Indonesia 2045, Antara Lumbung Pangan Dunia dan Krisis Pangan

Jumat, 15 Februari 2019 | 23:34 WIB
0
384
Indonesia 2045, Antara Lumbung Pangan Dunia dan Krisis Pangan
sumber gambar: kompas.com

Masa kampanye yang tinggal beberapa minggu lagi membuat intensitas kampanye kian tinggi. Kita sudah mengetahui bahwa kedua kandidat Capres – Cawapres Pilpres 2019 memiliki narasi yang berbeda dalam kampanye politik mereka. Petahana dan penantang, masing – masing memainkan narasi kampanye untuk kepentingan elektoral 2019.

Peneliti, sekaligus Direktur Indonesian Public Institute, Karyono Wibowo mengatakan pasangan Calon Presiden dan Wakil Presiden nomor 02 Prabowo Subianto-Sandiaga Uno, menggunakan narasi pesimisme dalam kampanyenya. Padahal, Prabowo-Sandiaga sebenarnya menyadari situasi di Indonesia tidak separah yang diungkapkan dalam kampanye mereka.

Prabowo pun sebenarnya tahu Indonesia memiliki masa depan yang baik. Tetapi karena situasi politik, maka narasi yang mereka bangun adalah narasi pesimisme.

Salah satu narasi pesimisme yang dilakukan Prabowo adalah pernyataan soal Indonesia berpotensi mengalami krisis pangan pada 2045. Karyono menilai narasi pesimisme semacam ini sah digunakan dalam kontestasi politik. Namun, narasi seperti ini erat kaitannya dengan politik kecemasan. Bisa saja timbul kecemasan di masyarakat akan sesuatu yang belum tentu akan terjadi.

Narasi pesimisme ini juga bertujuan untuk menjual kegagalan lawan politik. Narasi yang dibangun selalu soal kegagalan-kegagalan. Prabowo ingin dilihat sebagai pahlawan dengan membangun narasi kecemasan yang tujuan akhirnya, ia ingin dilihat sebagai pahlawan.

Sementara sebagai Petahana, Pasangan Calon Presiden dan Wakil Presiden nomor 01 Joko Widodo (Jokowi) – Ma’ruf Amin menggunakan gaya kampanye narasi optimisme. Sudah sewajarnya Jokowi – Ma’ruf menyampaikan keberhasilan, capaian dan inovasi dalam pemerintahannya.

Narasi pesimisme krisis pangan pada 2045 yang dikampanyekan oleh Prabowo, telah terjawab oleh pemerintah melalui Menteri Pertanian Andi Amran Sulaiman yang menyatakan bahwa Indonesia akan menjadi lumbung pangan dunia pada 2045 karena melihat inflasi pangan Indonesia yang turun selama Pemerintahan Jokowi.

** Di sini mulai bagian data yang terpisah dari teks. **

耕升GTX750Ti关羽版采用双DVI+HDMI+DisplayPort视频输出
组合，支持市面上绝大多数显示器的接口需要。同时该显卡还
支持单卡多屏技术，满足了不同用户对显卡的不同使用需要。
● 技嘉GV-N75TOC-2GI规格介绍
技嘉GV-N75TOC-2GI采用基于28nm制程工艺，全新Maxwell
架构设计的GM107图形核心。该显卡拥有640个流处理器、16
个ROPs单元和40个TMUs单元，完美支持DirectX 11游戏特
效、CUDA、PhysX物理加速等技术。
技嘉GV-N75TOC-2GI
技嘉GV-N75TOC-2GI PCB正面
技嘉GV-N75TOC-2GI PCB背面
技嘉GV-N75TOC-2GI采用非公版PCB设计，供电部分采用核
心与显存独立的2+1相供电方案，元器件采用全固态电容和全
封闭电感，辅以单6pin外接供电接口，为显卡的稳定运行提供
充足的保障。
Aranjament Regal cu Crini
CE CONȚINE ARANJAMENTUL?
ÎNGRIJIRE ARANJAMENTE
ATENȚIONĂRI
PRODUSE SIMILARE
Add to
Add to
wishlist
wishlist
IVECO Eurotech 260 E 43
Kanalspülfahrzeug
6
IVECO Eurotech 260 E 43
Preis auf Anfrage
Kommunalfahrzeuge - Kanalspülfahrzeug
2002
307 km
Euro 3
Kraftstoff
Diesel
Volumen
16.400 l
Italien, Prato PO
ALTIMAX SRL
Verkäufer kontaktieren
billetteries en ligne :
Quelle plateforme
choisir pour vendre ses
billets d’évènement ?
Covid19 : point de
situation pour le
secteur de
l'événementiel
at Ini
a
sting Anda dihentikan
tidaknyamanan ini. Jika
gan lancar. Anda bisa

Pencapaian luar biasa empat tahun soal pangan negara, melompati 12 negara besar seperti negara Jerman, Tiongkok, dan negara besar lainya. Belum lagi Produk Domestik Bruto (PDB) Pertanian terus mengalami kenaikan sejak 2013 sebesar Rp 900 triliun hingga 2018 menjadi Rp 1.460 triliun. Lompatan PDB Pertanian merupakan suatu capaian luar biasa dan sudah divalidasi dan ditandatangani oleh Badan Pusat Statistik (BPS).

Pengamat Ekonomi Pertanian IPB, Nunung Nuryartono meyakini Menteri Pertanian (Mentan) Amran Sulaiman bersama jajarannya mampu menyusun dan menyiapkan upaya strategis untuk Indonesia menjadi lumbung pangan dunia tahun 2045. Guna mencapai target negara sebagai lumbung pangan dunia 2045, Pemerintah harus memastikan segala kesiapannya di sektor pertanian. Mulai dari penyediaan sarana produksi sampai panen dan seterusnya.

Lebih utama dari itu, menjadikan Indonesia sebagai negara lumbung pangan dunia 2045 tidak dapat mengabaikan tingkat kesejahteraan petani. Bukan hanya sekadar mendongkrak angka produksi pertanian.

Narasi pesimisme dan optimisme ini, seharusnya ditanggapi bijak oleh masyarakat. Masyarakat harus menyadari bahwa dua narasi tersebut dilontarkan demi kepentingan politik. Cara menilai isi dua narasi yang berbeda itu, adalah membandingkannya dengan fakta. Dari situ kita bisa mengetahui siapa yang benar, Penantang atau Petahana. Optimisme atau Pesimisme?